Saturday, June 4, 2011
Facebook Security 2 - Privacy Settings
Today I will write about Facebook's Platform for third party apps (applications made for Facebook but not by Facebook), why they're a major vulnerability for your account, and how and why to turn the Platform off and secure your account. While the Account Settings adjustments I recommended yesterday should all be easy calls (and I think FB should make them mandatory instead of opt-in), this involves a genuine trade-off: massively improved security and reduced risk of hijacking, but also the loss of those third party apps.
Third party apps are dangerous for three main reasons that I am aware of:
1. You're trusting your account's safety to more people. FB is already unreliable, and now you're depending on FB and who knows who else to protect access to your account.
2. Yesterday I begged you to enable Secure Browsing (HTTPS) for Facebook, and you did it! But most apps don't permit Secure Browsing and force you to revert to HTTP. This is like using a condom with your partner but sleeping around without protection.

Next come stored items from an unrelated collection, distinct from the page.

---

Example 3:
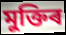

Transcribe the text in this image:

মুক্তিৰ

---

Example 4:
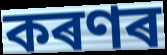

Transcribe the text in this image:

কৰণৰ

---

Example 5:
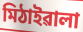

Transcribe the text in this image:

মিঠাইৱালা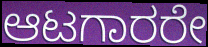
ಆಟಗಾರರೇ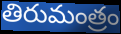
తిరుమంత్రం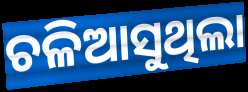
ଚଳିଆସୁଥିଲାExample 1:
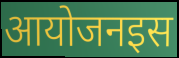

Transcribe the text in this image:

आयोजनइस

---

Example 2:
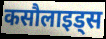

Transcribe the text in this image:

कसौलाइड्स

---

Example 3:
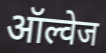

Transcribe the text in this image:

ऑल्वेज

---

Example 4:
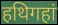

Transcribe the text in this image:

हथिगहां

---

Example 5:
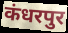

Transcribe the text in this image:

कंधरपुर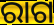
ରାଗ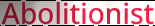
Abolitionist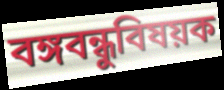
বঙ্গবন্ধুবিষয়কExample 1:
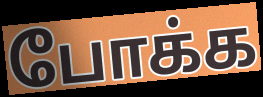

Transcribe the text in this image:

போக்க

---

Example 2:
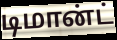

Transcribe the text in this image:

டிமான்ட்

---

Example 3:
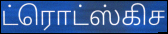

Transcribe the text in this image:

ட்ரொட்ஸ்கிச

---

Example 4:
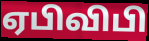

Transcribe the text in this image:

ஏபிவிபி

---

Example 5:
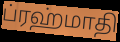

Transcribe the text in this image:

ப்ரஹ்மாதி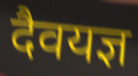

3. With Platform enabled (as it is by default) you can pile up applications without realizing it. A couple of people I've helped regain control of their accounts have had piles of Apps enabled that they didn't recognize and never used. Every one of those is a vulnerability, I'd wager especially those that are sneaky about getting themselves attached to your account.
The Solution (if you can live without Mafia Wars)
1. In the upper right-hand corner select Account
2. From the drop-down menu select Privacy Settings
3. In the lower left-hand corner pic Apps and Websites: Edit your settings
4. Apps you use will list the applications that have permission to access your account and therefore potentially provide access to hijackers and identity thieves. Any there you don't recognize? That's what I'm talking about.
5. Deactivate them individually. (Even if you want to keep some, deactivate the ones you don't use.)
6. Click "Turn off all platform apps."
Ta-da! Your FB profile is now much more secure, and the inability to access Farmville might also make more productive citizen of you. I've had the Plaform turned off for a couple days now and since I didn't really use the apps nothing has changed. The core FB experience (statuses, pictures, wall postings, groups) remains the same.
Tomorrow I'll write about securing Gmail. If you use a different email service, I strongly suggest looking up security protocols because they're all under attack.